ETOMS, which is “the engineering, technical operations and maintenance services division of Qantas,” saw the need after 9/11 and the SARS epidemic to dramatically restructure its organization and the way it worked. In this paper, we will examine ETOMS before and after its restructuring, the effectiveness of said restructuring, and how it applies to the company’s goals and strategy.
ETOMS as it existed before the restructuring was in dire need of change. It operated in a traditional and restrictive work environment with a hierarchical organizational structure. The management approaches were paternalistic and autocratic, concentrating on control and preventing productive communication and nurturing relationships between workers and management. Problems were solved with an “if it ain’t broke, don’t fix it” mentality, and the lack of understanding on the part of management toward the workforce led to many union conflicts. The shopfloor was given a minimum of responsibility towards their work procedures, leading to a distrust of management in general.
All of this resulted in a company structure that did not get problems solved, and who were constantly unprepared for emergencies. Particularly with the new volatilities and dangers that were present in their environment, they did not have the structure to implement change in an effective way. Fortunately, officials realized this and started efforts to restructure the company’s culture.
The key component to their restructuring was the use of a Strategy Map, a board game-like device that helped to visualize the past problems of the company and solve current problems in order to facilitate future cooperation. With a storytelling-based format, workers of all levels could comprehend the Map on the same level, and it allowed for much more honest and clear communication of issues. The primary goal of the Strategy Map was to create a participative work environment that fostered cooperation between all levels of the workforce. The structure became more market-sensitive and open to suggestions.
Now that the Strategy Map was open to all departments, even shopfloor workers could take ownership of their work, creating new strategies that could be presented in a more direct way to management. This allowed them to open up lines of communication without interference or ignorance from managers, creating a better rapport between them and satisfying everyone at once. With this new strategy, the company could much more effectively deal with changes and new policy changes.
In terms of ETOM’s goal and strategy, this restructuring came in extremely handy. An organization has to be able to foster continuous improvement and emphasize everyone’s unique skills to do that. Also, employees have to become educated in multiple skills, as well as the workings of the company as a whole, if they are to be most helpful. The Strategy Map combines all of these collaborative elements into a single, overarching vision that every employee can be a part of. This supports and enables the corporate culture, and teaches quality management principles to the current heads of department.

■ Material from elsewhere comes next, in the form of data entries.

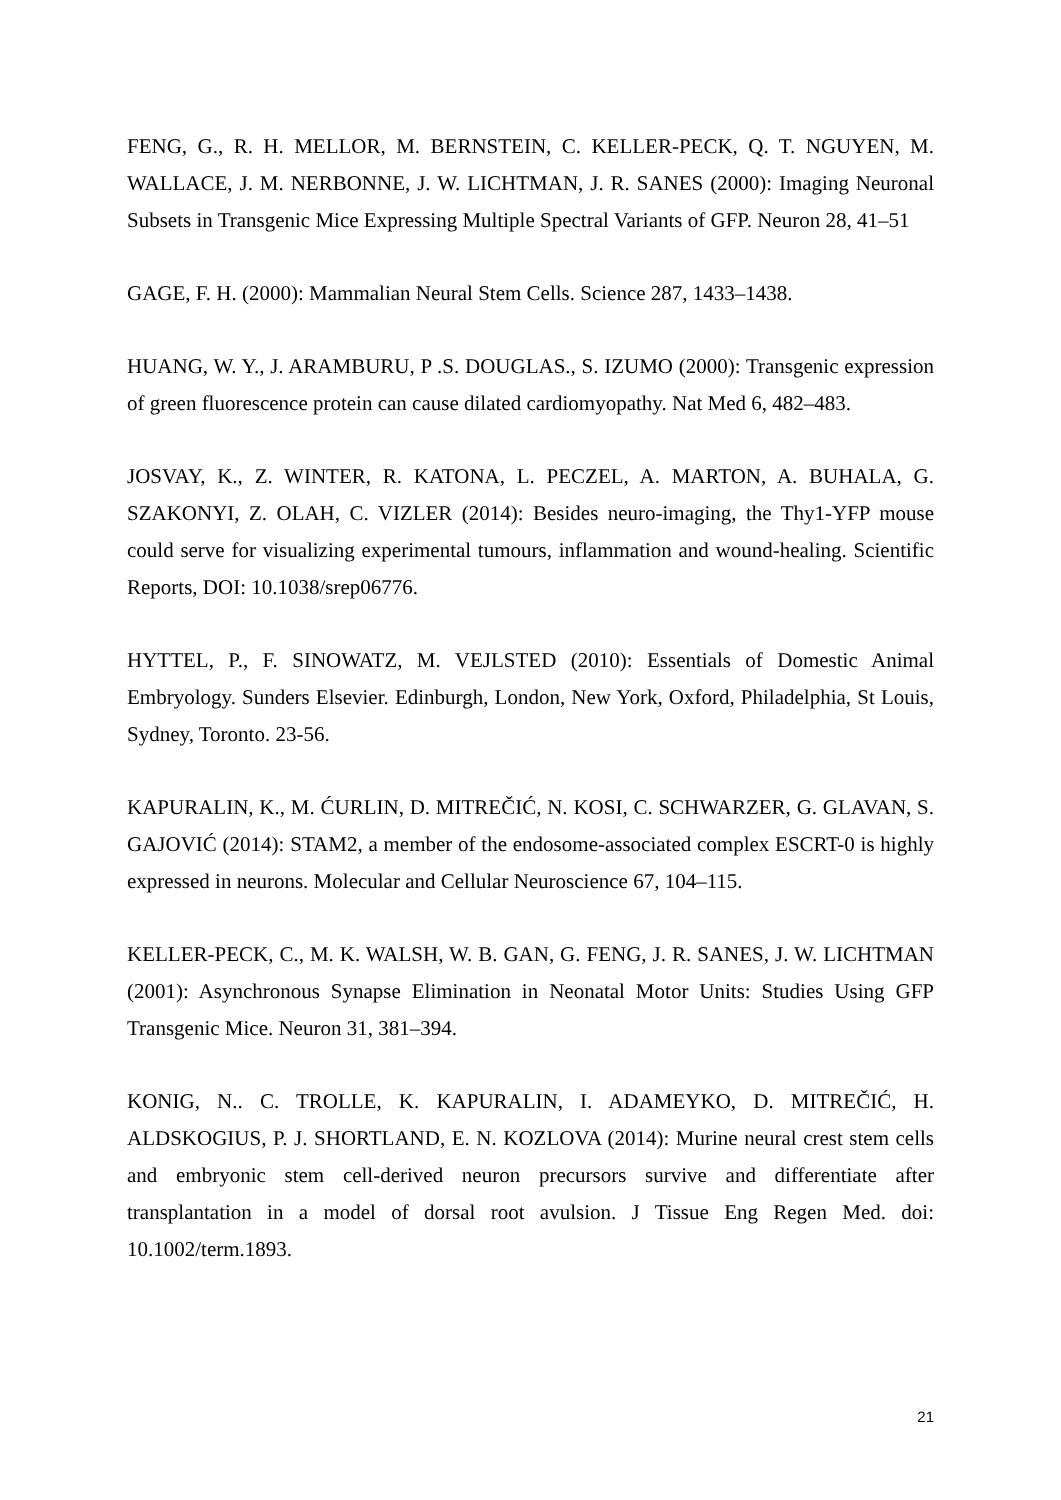FENG, G., R. H. MELLOR, M. BERNSTEIN, C. KELLER-PECK, Q. T. NGUYEN, M. WALLACE, J. M. NERBONNE, J. W. LICHTMAN, J. R. SANES (2000): Imaging Neuronal Subsets in Transgenic Mice Expressing Multiple Spectral Variants of GFP. Neuron 28, 41–51
GAGE, F. H. (2000): Mammalian Neural Stem Cells. Science 287, 1433–1438.
HUANG, W. Y., J. ARAMBURU, P .S. DOUGLAS., S. IZUMO (2000): Transgenic expression of green fluorescence protein can cause dilated cardiomyopathy. Nat Med 6, 482–483.
JOSVAY, K., Z. WINTER, R. KATONA, L. PECZEL, A. MARTON, A. BUHALA, G. SZAKONYI, Z. OLAH, C. VIZLER (2014): Besides neuro-imaging, the Thy1-YFP mouse could serve for visualizing experimental tumours, inflammation and wound-healing. Scientific Reports, DOI: 10.1038/srep06776.
HYTTEL, P., F. SINOWATZ, M. VEJLSTED (2010): Essentials of Domestic Animal Embryology. Sunders Elsevier. Edinburgh, London, New York, Oxford, Philadelphia, St Louis, Sydney, Toronto. 23-56.
KAPURALIN, K., M. ĆURLIN, D. MITREČIĆ, N. KOSI, C. SCHWARZER, G. GLAVAN, S. GAJOVIĆ (2014): STAM2, a member of the endosome-associated complex ESCRT-0 is highly expressed in neurons. Molecular and Cellular Neuroscience 67, 104–115.
KELLER-PECK, C., M. K. WALSH, W. B. GAN, G. FENG, J. R. SANES, J. W. LICHTMAN (2001): Asynchronous Synapse Elimination in Neonatal Motor Units: Studies Using GFP Transgenic Mice. Neuron 31, 381–394.
KONIG, N.. C. TROLLE, K. KAPURALIN, I. ADAMEYKO, D. MITREČIĆ, H. ALDSKOGIUS, P. J. SHORTLAND, E. N. KOZLOVA (2014): Murine neural crest stem cells and embryonic stem cell-derived neuron precursors survive and differentiate after transplantation in a model of dorsal root avulsion. J Tissue Eng Regen Med. doi: 10.1002/term.1893.
21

Max Weber’s theory of Bureaucracy rests primarily on the concept of a rational-legal authority. The way ETOMS operated before this restructuring was more autocratic and did not listen to the needs and demands of its shopfloor workers. However, with the implementation of these new strategies, including the Strategy Map, greater accountability can be levied against these higher officials, forcing them to act in a more rational and democratic manner.
It is imagined that the restructuring was extremely effective in cleaning up many of the structural problems inherent in ETOMS’ previous culture. They clearly recognized their largest problem by focusing the Strategy Map with the senior executives first; the biggest changes have to come from the top, and this forced them to be a part of the process instead of having it be something to foist upon the lower-hierarchy workers. Egalitarian, participatory relations are encouraged with this Strategy Map, as the hierarchies are broken down further and the departments are made more transparent to each other. Each division had fewer barriers to work against when communicating, making the productivity process even more effective.
ETOMS’ corporate transformation created a means by which to challenge established behavior and create avenues for change via the Strategy Map. It helped break down barriers of potentially taboo subjects such as incompetent worker behavior and unnecessary conflicts between workers and management.
ETOMS exercised two major routes of change: charismatic transformations and turnarounds, both of which foster quick, decisive action for emergencies and implementing great change quickly. The process started out as a simple attempt at operational improvement, but it set the stage for more widely-ranged changes on a permanent basis, provided they can keep up that same momentum through all stages of this restructuring.